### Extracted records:

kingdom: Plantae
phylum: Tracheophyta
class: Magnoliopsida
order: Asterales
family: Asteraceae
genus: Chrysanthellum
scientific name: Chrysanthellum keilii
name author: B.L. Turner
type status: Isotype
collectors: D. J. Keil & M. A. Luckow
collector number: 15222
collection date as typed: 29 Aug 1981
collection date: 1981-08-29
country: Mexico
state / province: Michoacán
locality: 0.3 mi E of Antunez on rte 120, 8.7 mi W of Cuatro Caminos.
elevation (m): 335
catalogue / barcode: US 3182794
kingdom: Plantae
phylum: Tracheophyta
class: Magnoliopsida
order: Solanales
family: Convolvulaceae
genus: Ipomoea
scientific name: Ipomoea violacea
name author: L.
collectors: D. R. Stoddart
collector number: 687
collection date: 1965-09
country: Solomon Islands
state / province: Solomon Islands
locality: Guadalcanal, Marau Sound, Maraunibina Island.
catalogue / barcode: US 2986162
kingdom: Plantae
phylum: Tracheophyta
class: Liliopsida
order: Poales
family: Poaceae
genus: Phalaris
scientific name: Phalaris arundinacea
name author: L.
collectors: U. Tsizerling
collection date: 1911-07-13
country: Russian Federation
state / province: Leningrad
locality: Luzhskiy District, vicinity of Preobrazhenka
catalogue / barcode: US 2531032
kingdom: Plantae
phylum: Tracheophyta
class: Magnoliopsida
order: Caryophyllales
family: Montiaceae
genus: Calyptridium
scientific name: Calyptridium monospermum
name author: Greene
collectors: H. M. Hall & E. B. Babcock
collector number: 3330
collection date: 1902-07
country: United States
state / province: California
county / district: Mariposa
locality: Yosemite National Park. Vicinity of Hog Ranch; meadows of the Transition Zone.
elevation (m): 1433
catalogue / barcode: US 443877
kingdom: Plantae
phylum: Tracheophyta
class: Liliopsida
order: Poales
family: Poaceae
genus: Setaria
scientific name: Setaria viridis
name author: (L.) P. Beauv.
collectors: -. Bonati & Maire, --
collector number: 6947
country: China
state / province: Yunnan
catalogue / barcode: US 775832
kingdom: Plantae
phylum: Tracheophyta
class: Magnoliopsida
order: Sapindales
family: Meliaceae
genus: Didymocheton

### Written exercise:
From the records above, extract every line that contains the string "locality", and reproduce those lines in their original order.

### Solution to the exercise:
locality: 0.3 mi E of Antunez on rte 120, 8.7 mi W of Cuatro Caminos.
locality: Guadalcanal, Marau Sound, Maraunibina Island.
locality: Luzhskiy District, vicinity of Preobrazhenka
locality: Yosemite National Park. Vicinity of Hog Ranch; meadows of the Transition Zone.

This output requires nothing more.